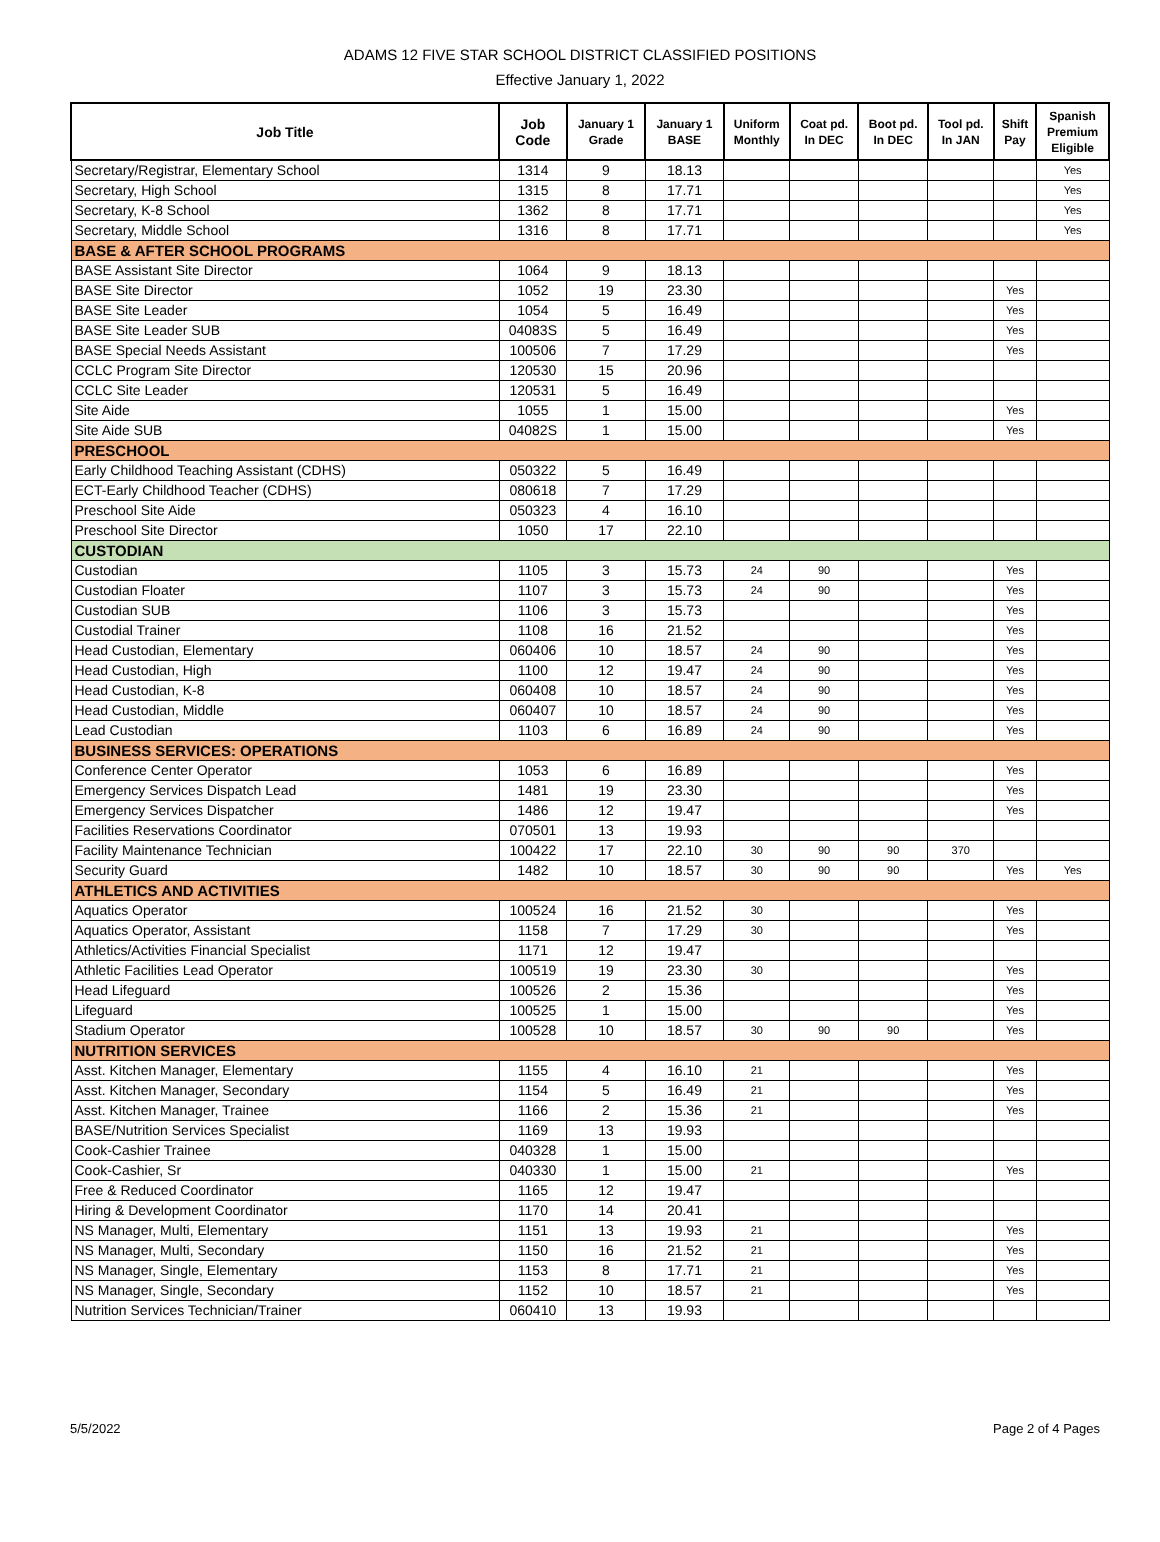ADAMS 12 FIVE STAR SCHOOL DISTRICT CLASSIFIED POSITIONS
Effective January 1, 2022
| Job Title | Job Code | January 1 Grade | January 1 BASE | Uniform Monthly | Coat pd. In DEC | Boot pd. In DEC | Tool pd. In JAN | Shift Pay | Spanish Premium Eligible |
| --- | --- | --- | --- | --- | --- | --- | --- | --- | --- |
| Secretary/Registrar, Elementary School | 1314 | 9 | 18.13 | | | | | | Yes |
| Secretary, High School | 1315 | 8 | 17.71 | | | | | | Yes |
| Secretary, K-8 School | 1362 | 8 | 17.71 | | | | | | Yes |
| Secretary, Middle School | 1316 | 8 | 17.71 | | | | | | Yes |
| BASE & AFTER SCHOOL PROGRAMS | | | | | | | | | |
| BASE Assistant Site Director | 1064 | 9 | 18.13 | | | | | | |
| BASE Site Director | 1052 | 19 | 23.30 | | | | | Yes | |
| BASE Site Leader | 1054 | 5 | 16.49 | | | | | Yes | |
| BASE Site Leader SUB | 04083S | 5 | 16.49 | | | | | Yes | |
| BASE Special Needs Assistant | 100506 | 7 | 17.29 | | | | | Yes | |
| CCLC Program Site Director | 120530 | 15 | 20.96 | | | | | | |
| CCLC Site Leader | 120531 | 5 | 16.49 | | | | | | |
| Site Aide | 1055 | 1 | 15.00 | | | | | Yes | |
| Site Aide SUB | 04082S | 1 | 15.00 | | | | | Yes | |
| PRESCHOOL | | | | | | | | | |
| Early Childhood Teaching Assistant (CDHS) | 050322 | 5 | 16.49 | | | | | | |
| ECT-Early Childhood Teacher (CDHS) | 080618 | 7 | 17.29 | | | | | | |
| Preschool Site Aide | 050323 | 4 | 16.10 | | | | | | |
| Preschool Site Director | 1050 | 17 | 22.10 | | | | | | |
| CUSTODIAN | | | | | | | | | |
| Custodian | 1105 | 3 | 15.73 | 24 | 90 | | | Yes | |
| Custodian Floater | 1107 | 3 | 15.73 | 24 | 90 | | | Yes | |
| Custodian SUB | 1106 | 3 | 15.73 | | | | | Yes | |
| Custodial Trainer | 1108 | 16 | 21.52 | | | | | Yes | |
| Head Custodian, Elementary | 060406 | 10 | 18.57 | 24 | 90 | | | Yes | |
| Head Custodian, High | 1100 | 12 | 19.47 | 24 | 90 | | | Yes | |
| Head Custodian, K-8 | 060408 | 10 | 18.57 | 24 | 90 | | | Yes | |
| Head Custodian, Middle | 060407 | 10 | 18.57 | 24 | 90 | | | Yes | |
| Lead Custodian | 1103 | 6 | 16.89 | 24 | 90 | | | Yes | |
| BUSINESS SERVICES: OPERATIONS | | | | | | | | | |
| Conference Center Operator | 1053 | 6 | 16.89 | | | | | Yes | |
| Emergency Services Dispatch Lead | 1481 | 19 | 23.30 | | | | | Yes | |
| Emergency Services Dispatcher | 1486 | 12 | 19.47 | | | | | Yes | |
| Facilities Reservations Coordinator | 070501 | 13 | 19.93 | | | | | | |
| Facility Maintenance Technician | 100422 | 17 | 22.10 | 30 | 90 | 90 | 370 | | |
| Security Guard | 1482 | 10 | 18.57 | 30 | 90 | 90 | | Yes | Yes |
| ATHLETICS AND ACTIVITIES | | | | | | | | | |
| Aquatics Operator | 100524 | 16 | 21.52 | 30 | | | | Yes | |
| Aquatics Operator, Assistant | 1158 | 7 | 17.29 | 30 | | | | Yes | |
| Athletics/Activities Financial Specialist | 1171 | 12 | 19.47 | | | | | | |
| Athletic Facilities Lead Operator | 100519 | 19 | 23.30 | 30 | | | | Yes | |
| Head Lifeguard | 100526 | 2 | 15.36 | | | | | Yes | |
| Lifeguard | 100525 | 1 | 15.00 | | | | | Yes | |
| Stadium Operator | 100528 | 10 | 18.57 | 30 | 90 | 90 | | Yes | |
| NUTRITION SERVICES | | | | | | | | | |
| Asst. Kitchen Manager, Elementary | 1155 | 4 | 16.10 | 21 | | | | Yes | |
| Asst. Kitchen Manager, Secondary | 1154 | 5 | 16.49 | 21 | | | | Yes | |
| Asst. Kitchen Manager, Trainee | 1166 | 2 | 15.36 | 21 | | | | Yes | |
| BASE/Nutrition Services Specialist | 1169 | 13 | 19.93 | | | | | | |
| Cook-Cashier Trainee | 040328 | 1 | 15.00 | | | | | | |
| Cook-Cashier, Sr | 040330 | 1 | 15.00 | 21 | | | | Yes | |
| Free & Reduced Coordinator | 1165 | 12 | 19.47 | | | | | | |
| Hiring & Development Coordinator | 1170 | 14 | 20.41 | | | | | | |
| NS Manager, Multi, Elementary | 1151 | 13 | 19.93 | 21 | | | | Yes | |
| NS Manager, Multi, Secondary | 1150 | 16 | 21.52 | 21 | | | | Yes | |
| NS Manager, Single, Elementary | 1153 | 8 | 17.71 | 21 | | | | Yes | |
| NS Manager, Single, Secondary | 1152 | 10 | 18.57 | 21 | | | | Yes | |
| Nutrition Services Technician/Trainer | 060410 | 13 | 19.93 | | | | | | |
5/5/2022 Page 2 of 4 Pages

········

Keep only the lines from the one containing "Athletics/Activities Financial Specialist" to the end of the entries, and repeat them exactly.

| Athletics/Activities Financial Specialist | 1171 | 12 | 19.47 | | | | | | |
| Athletic Facilities Lead Operator | 100519 | 19 | 23.30 | 30 | | | | Yes | |
| Head Lifeguard | 100526 | 2 | 15.36 | | | | | Yes | |
| Lifeguard | 100525 | 1 | 15.00 | | | | | Yes | |
| Stadium Operator | 100528 | 10 | 18.57 | 30 | 90 | 90 | | Yes | |
| NUTRITION SERVICES | | | | | | | | | |
| Asst. Kitchen Manager, Elementary | 1155 | 4 | 16.10 | 21 | | | | Yes | |
| Asst. Kitchen Manager, Secondary | 1154 | 5 | 16.49 | 21 | | | | Yes | |
| Asst. Kitchen Manager, Trainee | 1166 | 2 | 15.36 | 21 | | | | Yes | |
| BASE/Nutrition Services Specialist | 1169 | 13 | 19.93 | | | | | | |
| Cook-Cashier Trainee | 040328 | 1 | 15.00 | | | | | | |
| Cook-Cashier, Sr | 040330 | 1 | 15.00 | 21 | | | | Yes | |
| Free & Reduced Coordinator | 1165 | 12 | 19.47 | | | | | | |
| Hiring & Development Coordinator | 1170 | 14 | 20.41 | | | | | | |
| NS Manager, Multi, Elementary | 1151 | 13 | 19.93 | 21 | | | | Yes | |
| NS Manager, Multi, Secondary | 1150 | 16 | 21.52 | 21 | | | | Yes | |
| NS Manager, Single, Elementary | 1153 | 8 | 17.71 | 21 | | | | Yes | |
| NS Manager, Single, Secondary | 1152 | 10 | 18.57 | 21 | | | | Yes | |
| Nutrition Services Technician/Trainer | 060410 | 13 | 19.93 | | | | | | |
5/5/2022 Page 2 of 4 Pages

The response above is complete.